[Source data]

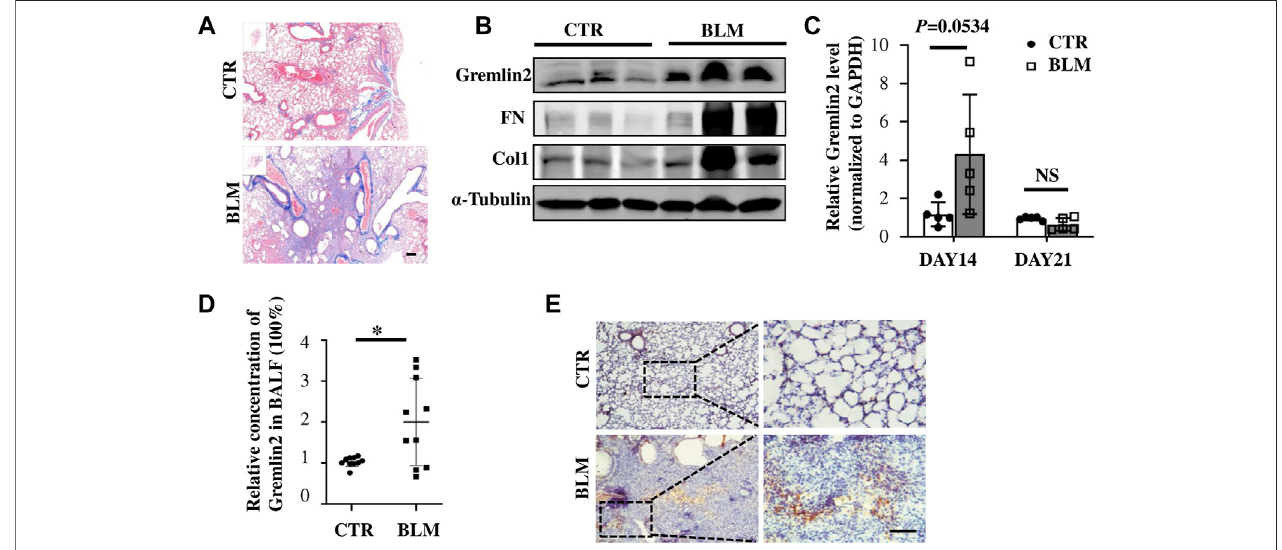
FIGURE3| Increased expression ofGremlin2 inthelung tissue ofbleomycin-induced pulmonary fi brosis mice (A) Masson ’ strichromestainingofthelung tissue in the bleomycin-treated mice and PBS-treated control mice. (B) 21 days after bleomycin (BLM) or PBS (CTR) treatment mice were sacri fi ced. Western blotting was performed using the lung tissue homogenates. α -tubulin was used as a reference collagen1 (Col1) and fi bronectin (FN) were detected as indicators of fi brosis, and Gremlin2(Grem2)wasusedasthetargetprotein. (C) Followingthesameoperationmethod as (B) ,thecorrespondingmRNAwasextracted fromthelungtissueof micetreatedfor14and21 days,andreal-time-quantitativePCRwasusedtodetectthemRNAexpression levelsofGremlin2.Day14CTR n (cid:2) 5,BLM n (cid:2) 5, p (cid:2) 0.0534, student ’ s paired t-test; day 21 CTR n (cid:2) 5, BLM n (cid:2) 5, NS p > 0.05, student ’ s paired t-test. (D) Expression level of Gremlin2 in alveolar lavage fl uid. CTR n (cid:2) 10, BLM n (cid:2) 10, * p (cid:2) 0.0102, student t paired test. (E) Representative images of control lung tissue sections (CTR) and fi brotic lung tissue (BLM) assessed using immunohistochemicalstainingwithanti-Gremlin2antibody.Therighttwopicturesare10xmagni fi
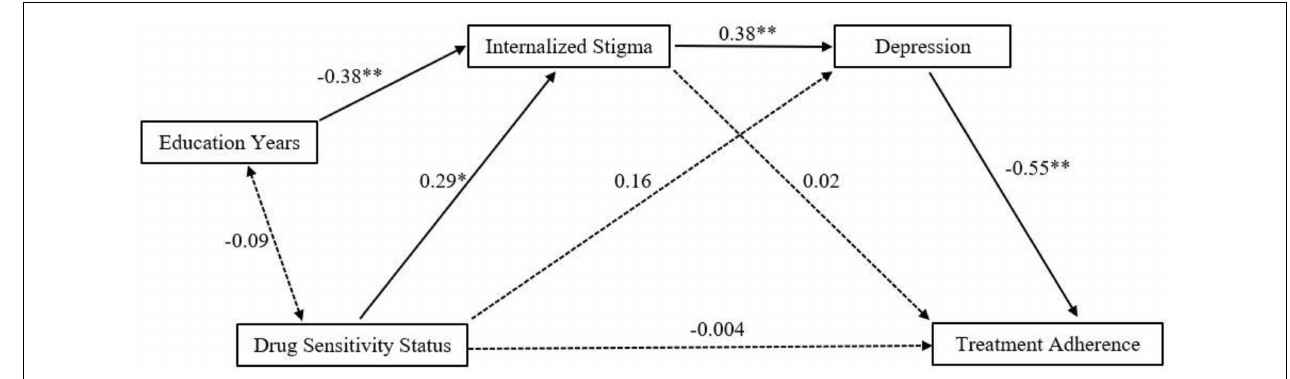
FIGURE 1 | It shows the standardized coefficients for the paths of the model. Dashed arrows represent statistically non-significant paths, and solid arrows represent statistically significant paths.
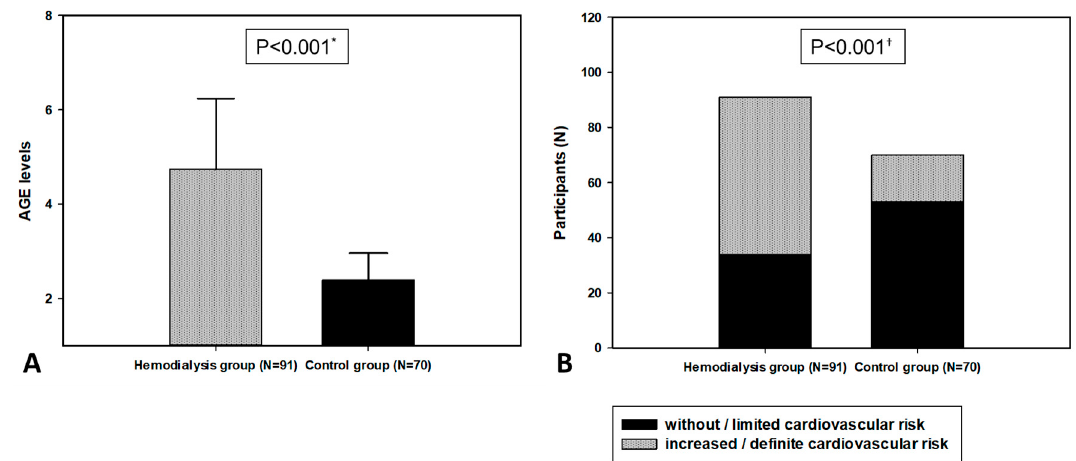
Figure 1. Advanced glycation end product (AGE) levels in hemodialysis and control groups ( A ) and categories of cardio- vascular risk according to AGE levels in study population ( B ). Abbreviations: AGEs, advanced glycation end products. *, t -test for independent samples. †, chi-square test.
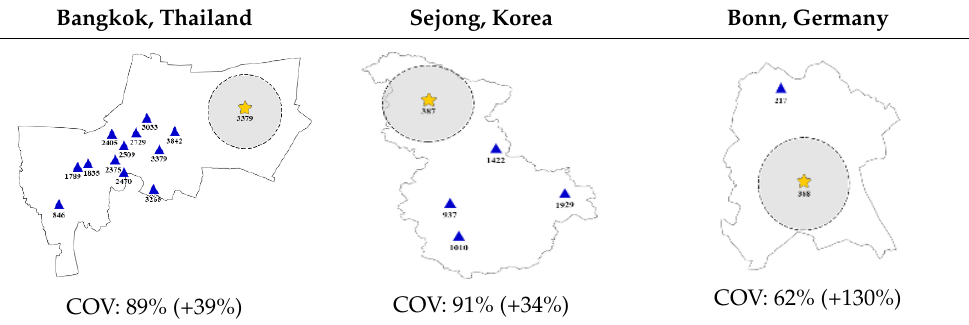
criteria. They can improve coverage percentages by 39%, 34%, and 130% in Bangkok, Sejong, and Bonn. Table 7. Location of an additional station and resulting coverage percentages in Bangkok, Sejong, and Bonn. Bangkok, Thailand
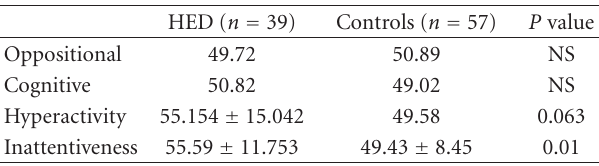
Table 5: Mean T-scores on CPRS-R:S in children with HED and control group.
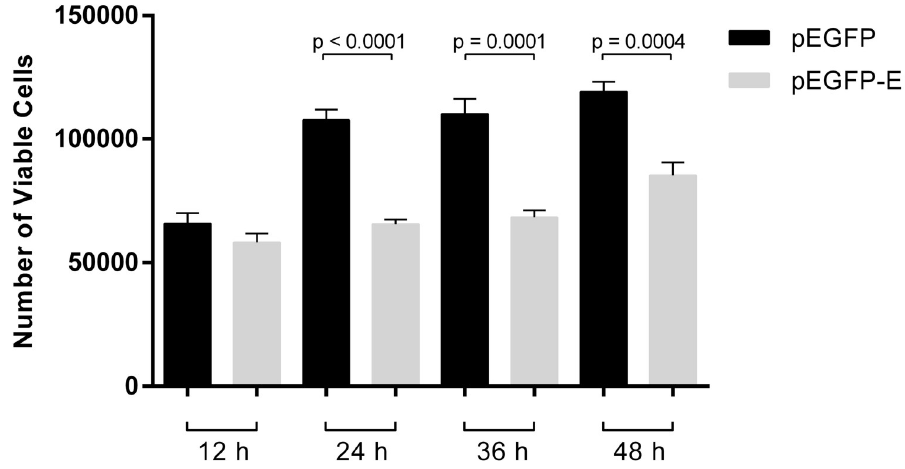
Fig 2. HPV16 E1 decreases cell growth. Cell viability was quantitated using trypan blue. Statistically significant cell growth reduction was observed in pEGFP-E1 transfected cells at 24, 36, and 48 hours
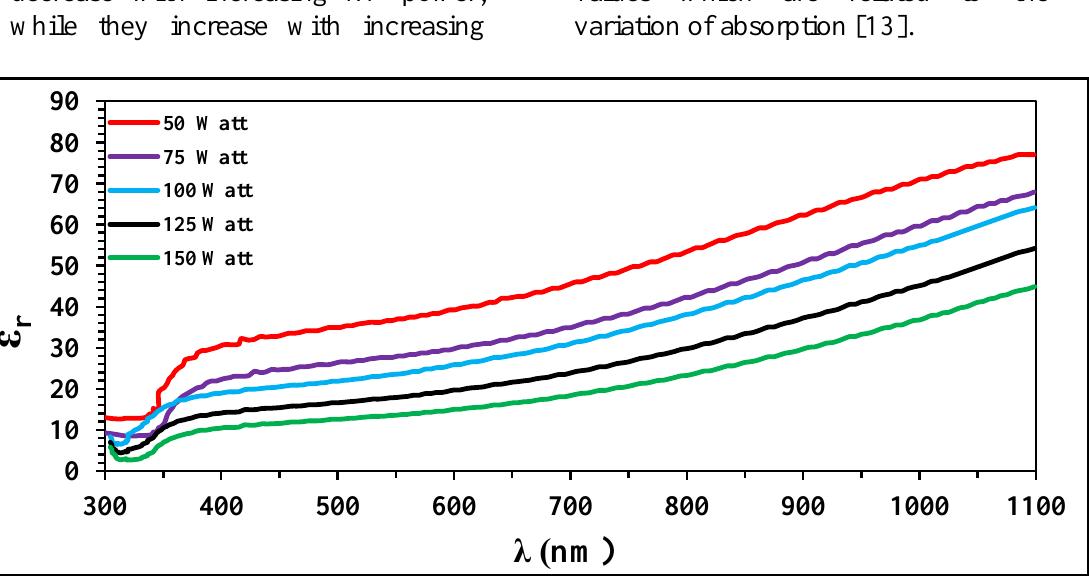
Fig.6: Dielectric constant real as a function of wavelength for (Ti6Al4V) thin film at different working RF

[/Source data]

■ Required work ■
Search the data above for the string "Table" and copy each line that has it.

■ Solved problem ■
criteria. They can improve coverage percentages by 39%, 34%, and 130% in Bangkok, Sejong, and Bonn. Table 7. Location of an additional station and resulting coverage percentages in Bangkok, Sejong, and Bonn. Bangkok, Thailand
Table 5: Mean T-scores on CPRS-R:S in children with HED and control group.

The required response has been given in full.